● **ACTIVITY**:
Reproduce each of the entries below word for word, leaving out the pictures.

##############################

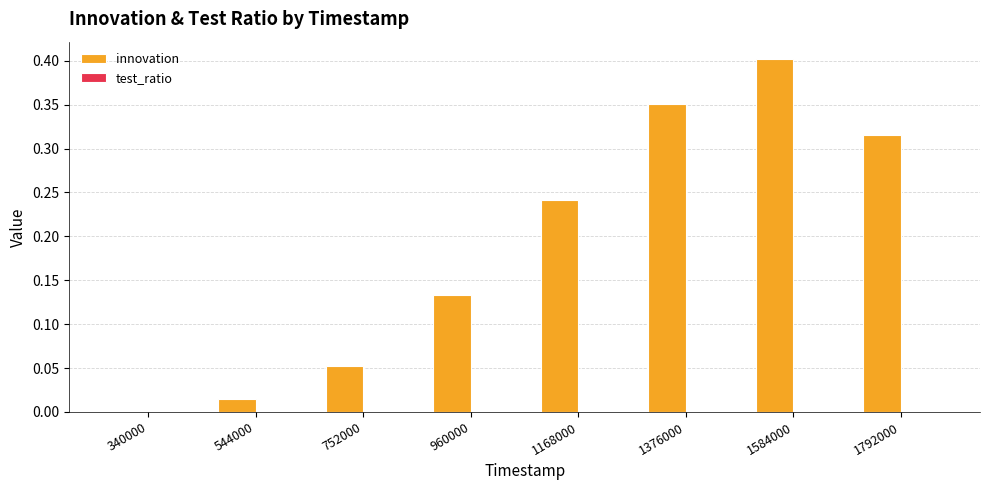

At which category is the sum across all series the highest?

1584000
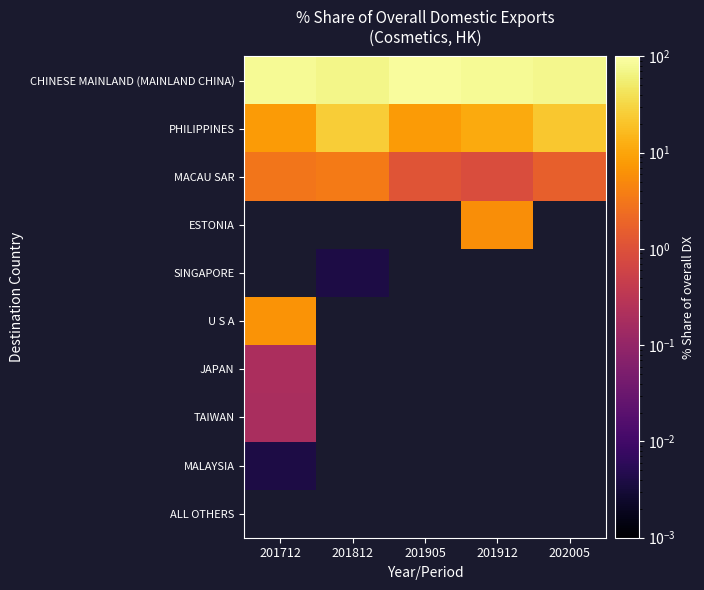

List the labels in order of U S A value, smallest first.

201712, 201812, 201905, 201912, 202005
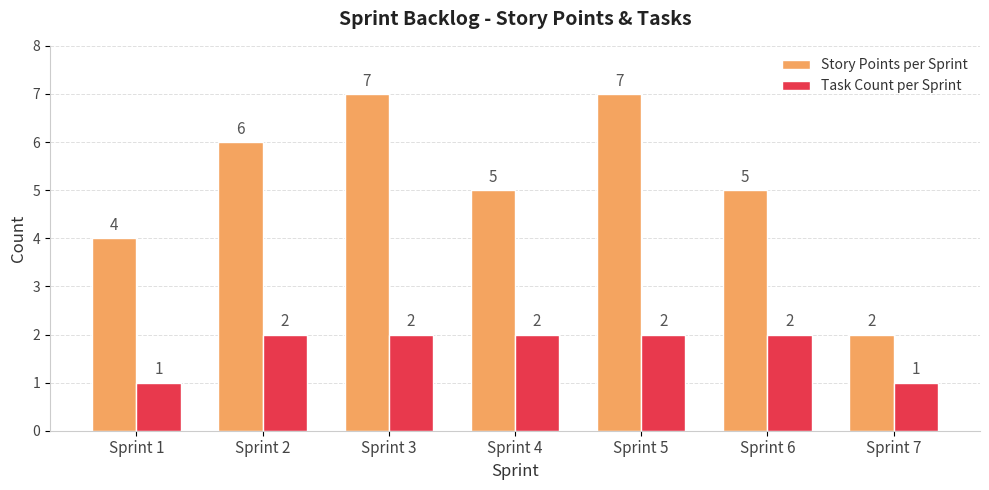

Reading right to left, what are all the values shown in this chart?

Story Points per Sprint: Sprint 7=2	Sprint 6=5	Sprint 5=7	Sprint 4=5	Sprint 3=7	Sprint 2=6	Sprint 1=4
Task Count per Sprint: Sprint 7=1	Sprint 6=2	Sprint 5=2	Sprint 4=2	Sprint 3=2	Sprint 2=2	Sprint 1=1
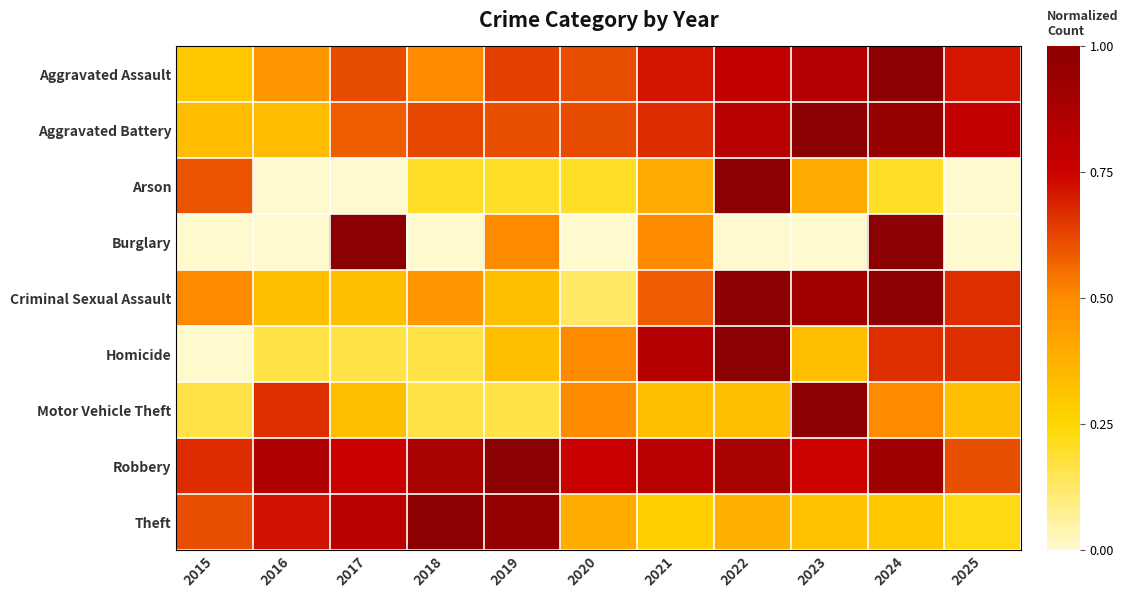

At which category is the sum across all series the highest?

2024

##############################

● **TASK OUTPUT**:
At which category is the sum across all series the highest?

1584000

List the labels in order of U S A value, smallest first.

201712, 201812, 201905, 201912, 202005

Reading right to left, what are all the values shown in this chart?

Story Points per Sprint: Sprint 7=2	Sprint 6=5	Sprint 5=7	Sprint 4=5	Sprint 3=7	Sprint 2=6	Sprint 1=4
Task Count per Sprint: Sprint 7=1	Sprint 6=2	Sprint 5=2	Sprint 4=2	Sprint 3=2	Sprint 2=2	Sprint 1=1

At which category is the sum across all series the highest?

2024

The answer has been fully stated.